• **Job**: Copy all lines holding the word "text" from the entries.

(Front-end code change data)

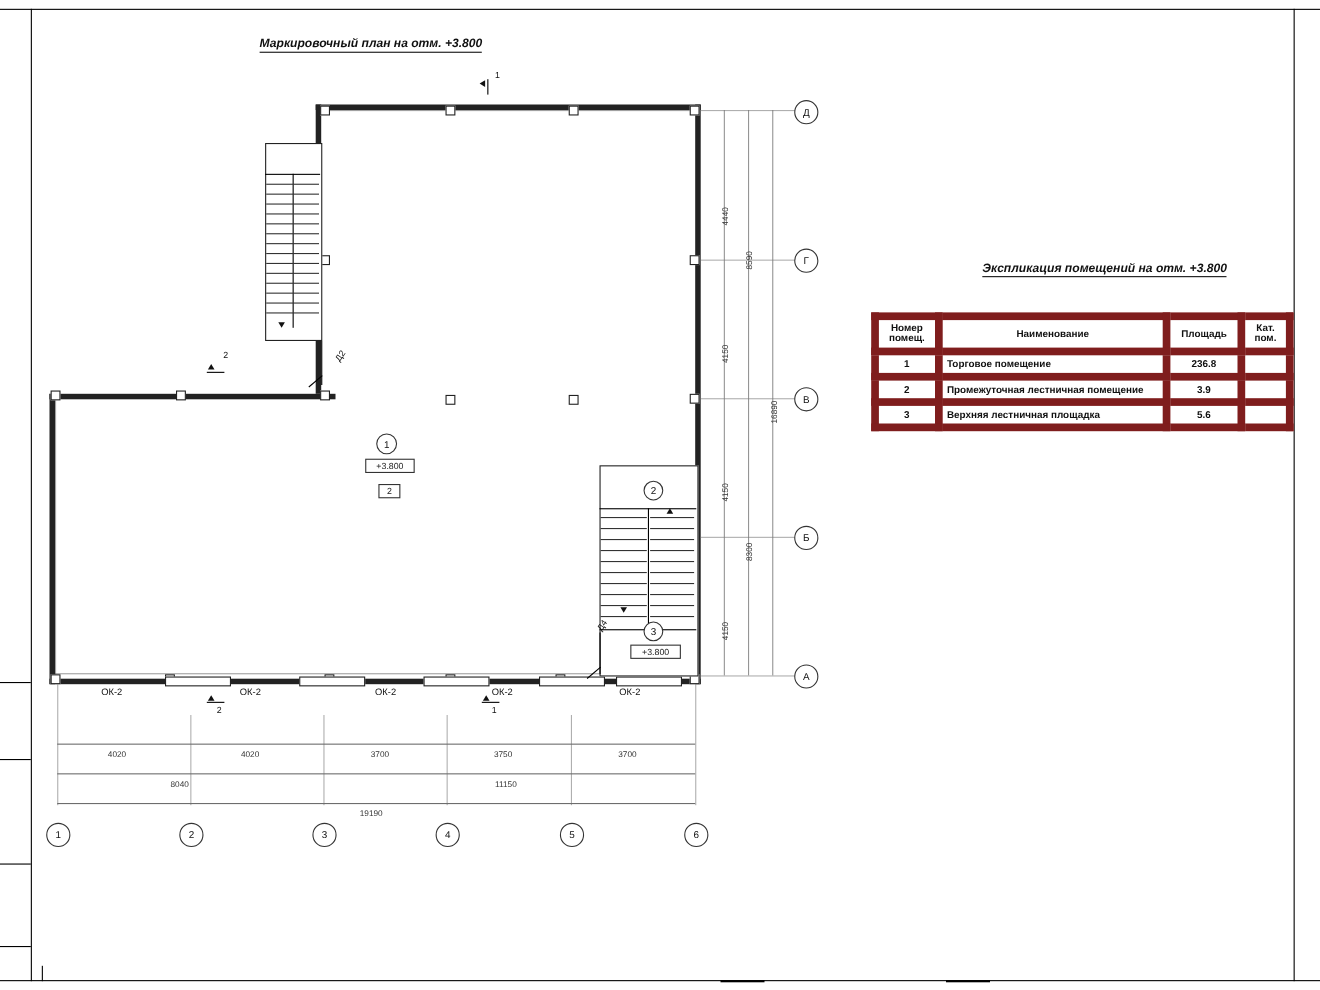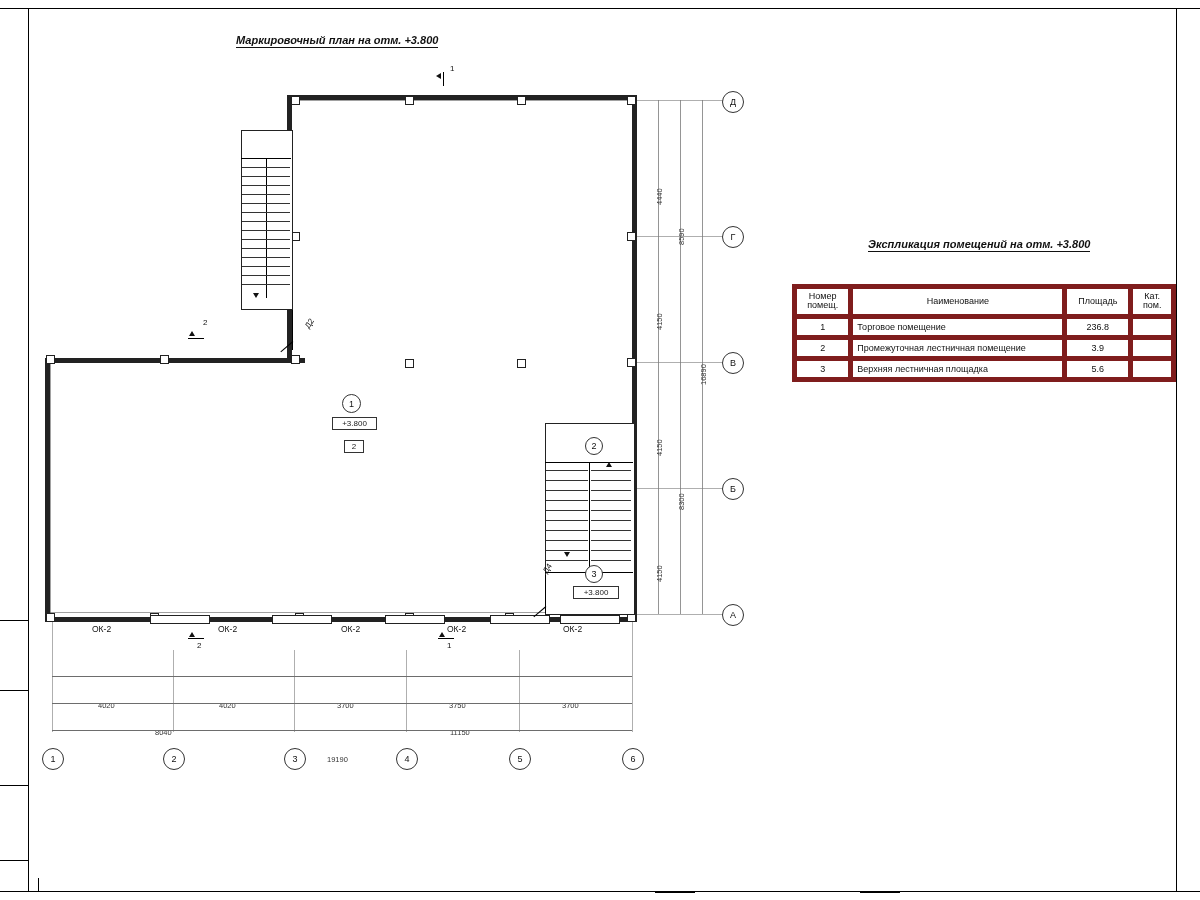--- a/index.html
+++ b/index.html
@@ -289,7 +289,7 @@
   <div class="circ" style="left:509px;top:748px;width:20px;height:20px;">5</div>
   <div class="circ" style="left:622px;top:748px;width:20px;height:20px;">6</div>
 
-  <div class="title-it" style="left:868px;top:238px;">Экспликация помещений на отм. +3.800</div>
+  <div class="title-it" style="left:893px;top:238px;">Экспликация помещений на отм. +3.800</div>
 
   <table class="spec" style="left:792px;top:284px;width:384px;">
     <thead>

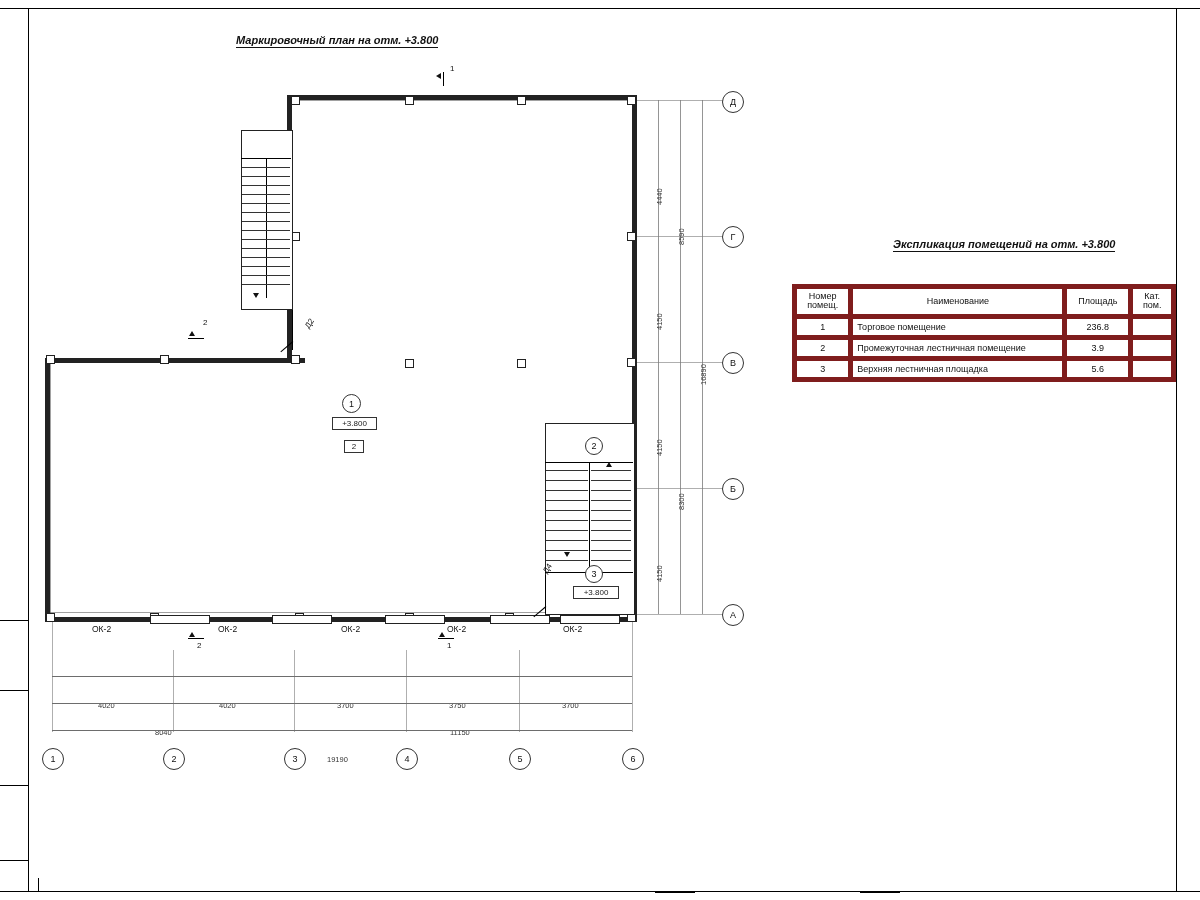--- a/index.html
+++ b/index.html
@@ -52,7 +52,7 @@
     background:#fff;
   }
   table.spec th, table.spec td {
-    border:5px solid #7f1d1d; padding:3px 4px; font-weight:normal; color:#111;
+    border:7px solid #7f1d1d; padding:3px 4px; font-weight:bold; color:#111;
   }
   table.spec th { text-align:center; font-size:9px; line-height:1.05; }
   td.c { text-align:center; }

==

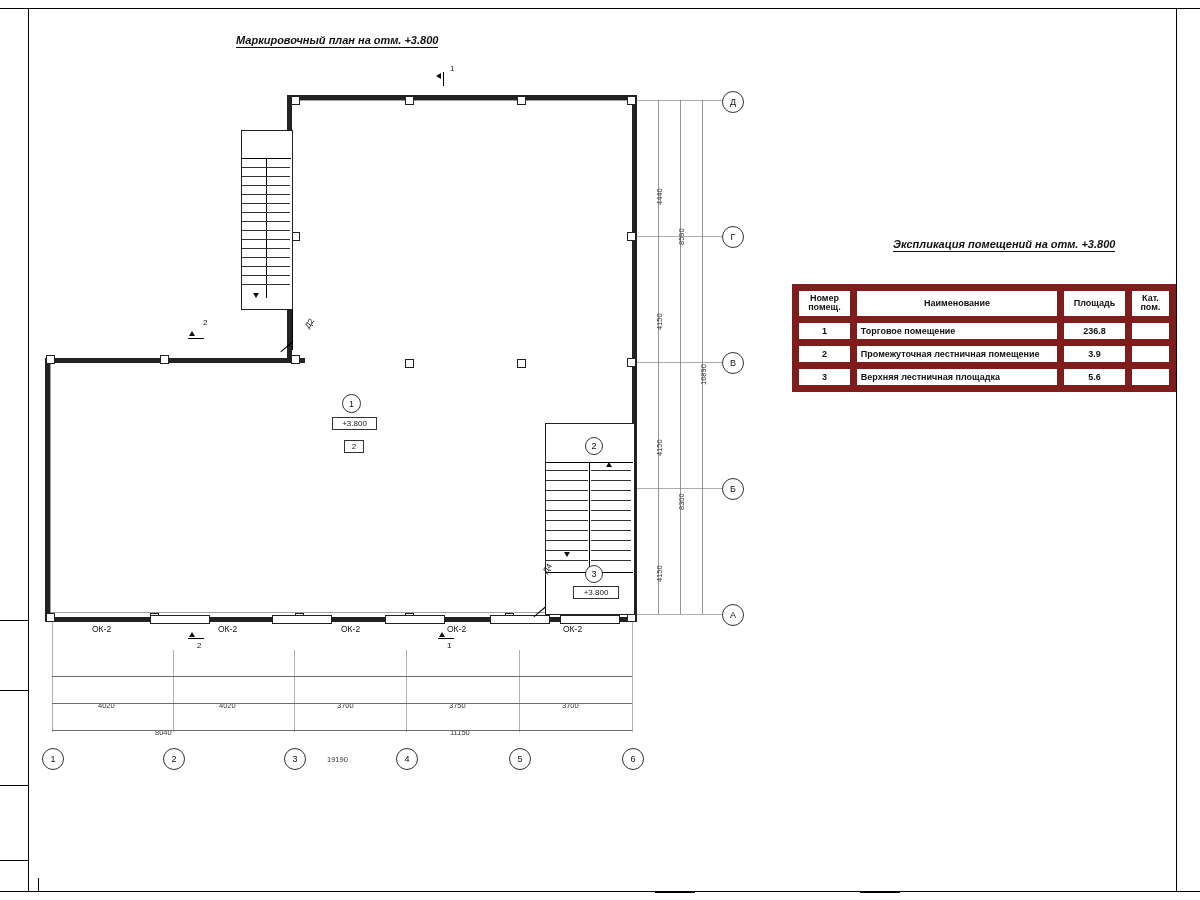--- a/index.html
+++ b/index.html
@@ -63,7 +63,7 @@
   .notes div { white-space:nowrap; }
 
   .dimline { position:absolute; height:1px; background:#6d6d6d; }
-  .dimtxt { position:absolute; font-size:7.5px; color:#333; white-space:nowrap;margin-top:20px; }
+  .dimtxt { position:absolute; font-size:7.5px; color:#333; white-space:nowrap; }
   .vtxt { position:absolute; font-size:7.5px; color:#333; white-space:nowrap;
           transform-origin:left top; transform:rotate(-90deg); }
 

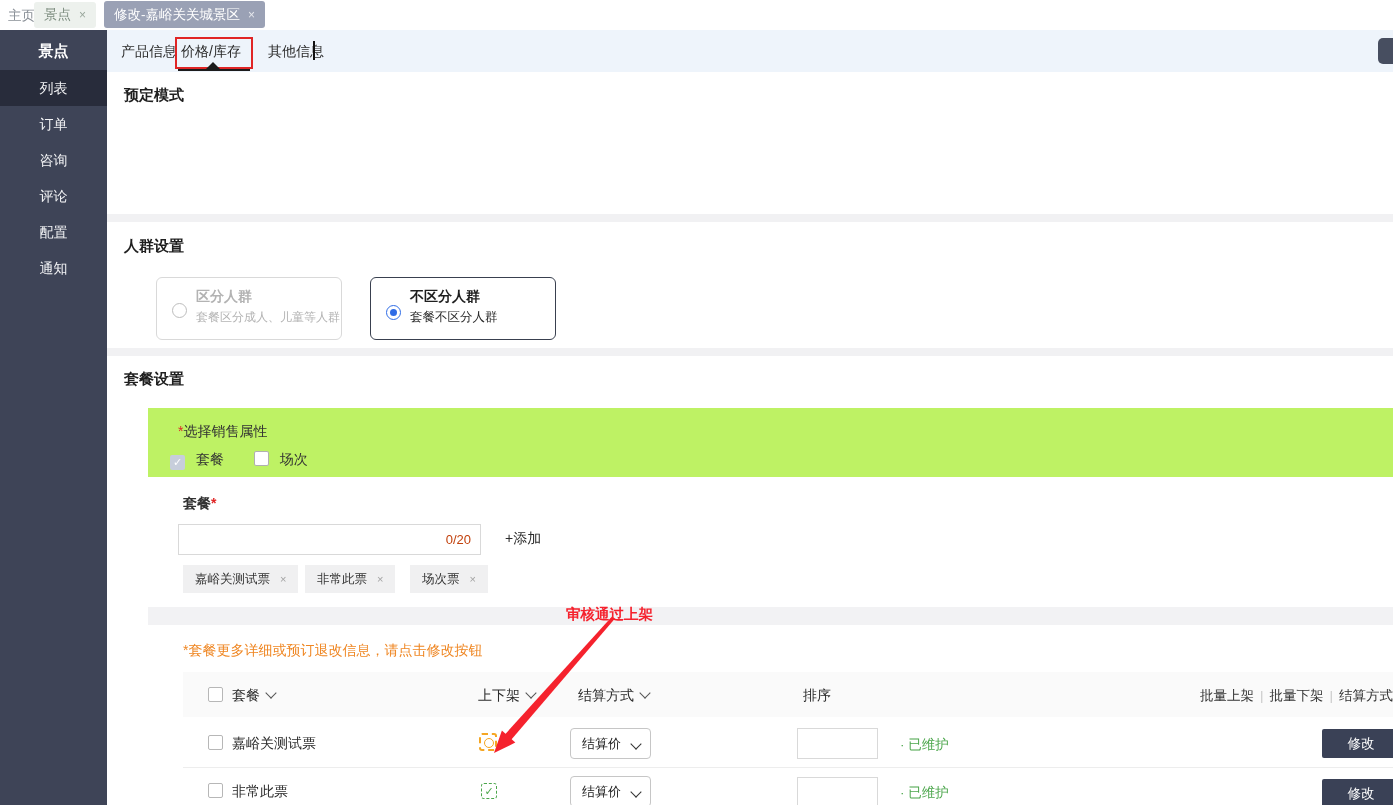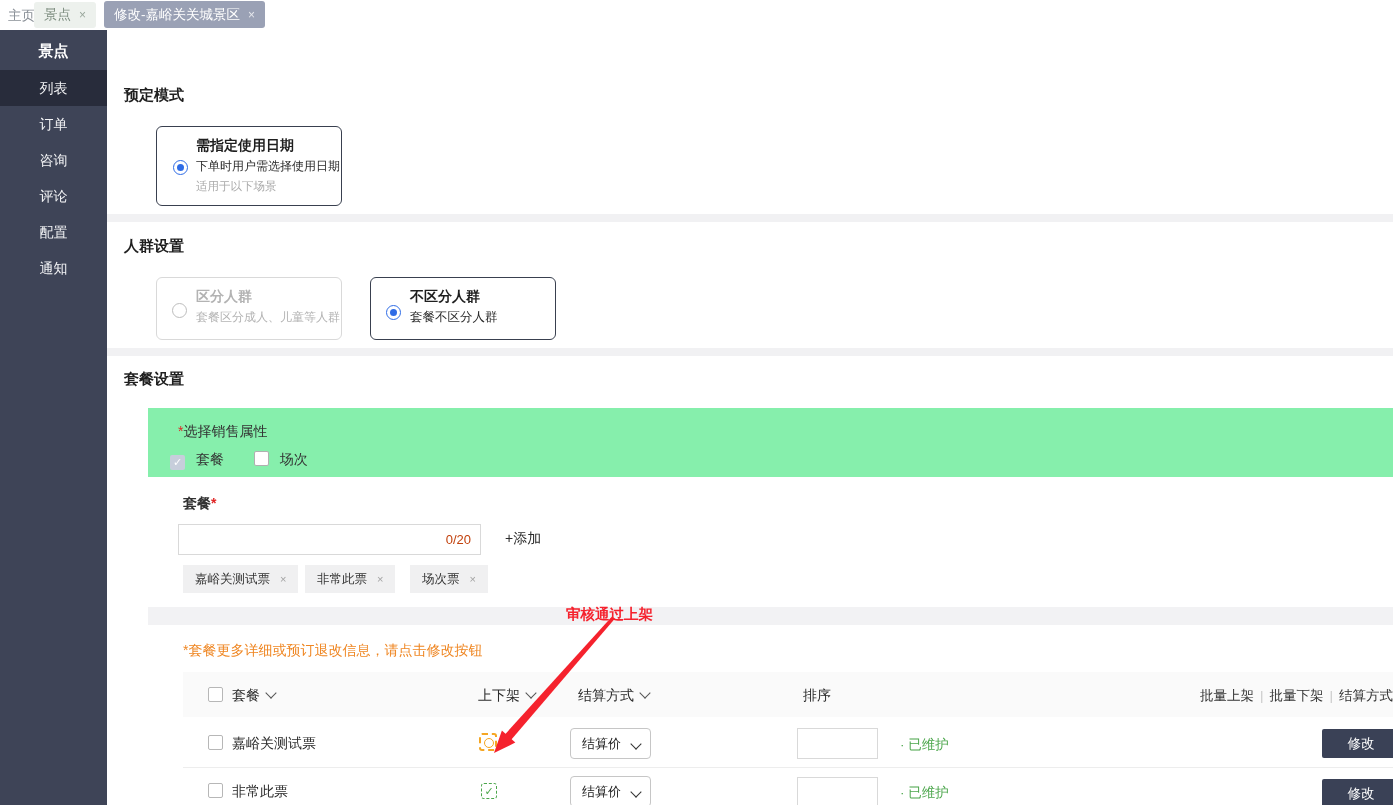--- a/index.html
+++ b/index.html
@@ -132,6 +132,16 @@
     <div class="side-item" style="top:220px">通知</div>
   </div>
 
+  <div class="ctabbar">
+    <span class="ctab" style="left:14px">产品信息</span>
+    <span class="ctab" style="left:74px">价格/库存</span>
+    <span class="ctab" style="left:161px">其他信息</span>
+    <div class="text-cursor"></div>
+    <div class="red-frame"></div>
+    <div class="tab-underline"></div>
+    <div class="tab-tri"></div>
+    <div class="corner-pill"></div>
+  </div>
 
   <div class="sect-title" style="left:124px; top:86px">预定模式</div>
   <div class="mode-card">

--

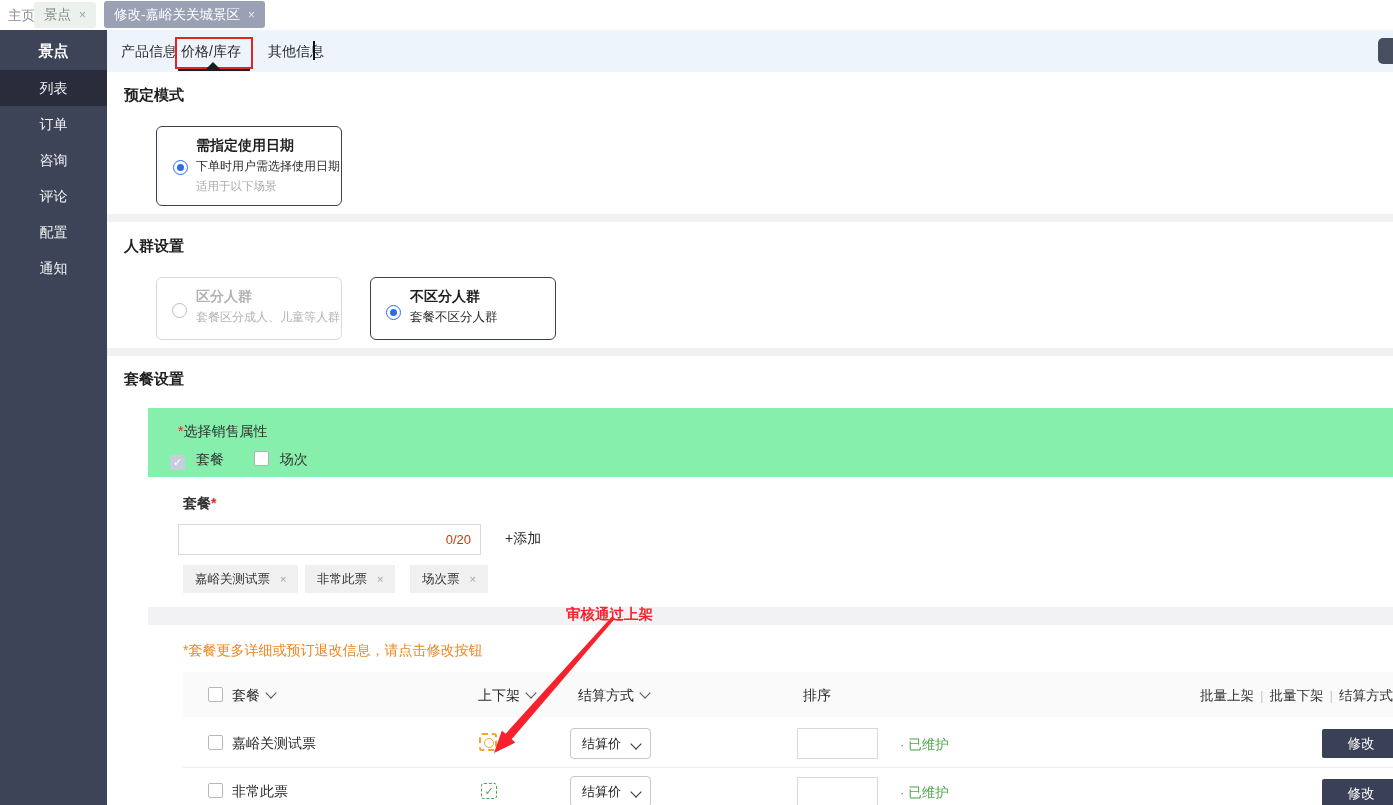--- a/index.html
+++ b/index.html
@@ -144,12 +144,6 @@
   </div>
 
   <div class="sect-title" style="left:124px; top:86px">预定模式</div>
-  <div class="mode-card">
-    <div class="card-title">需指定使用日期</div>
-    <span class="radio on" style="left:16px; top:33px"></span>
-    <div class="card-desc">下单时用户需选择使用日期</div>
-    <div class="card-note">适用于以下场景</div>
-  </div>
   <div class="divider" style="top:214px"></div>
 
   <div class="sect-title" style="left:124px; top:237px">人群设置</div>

• **Final answer**:
   table.spec th { text-align:center; font-size:9px; line-height:1.05; }
   td.c { text-align:center; }
+    <div class="text-cursor"></div>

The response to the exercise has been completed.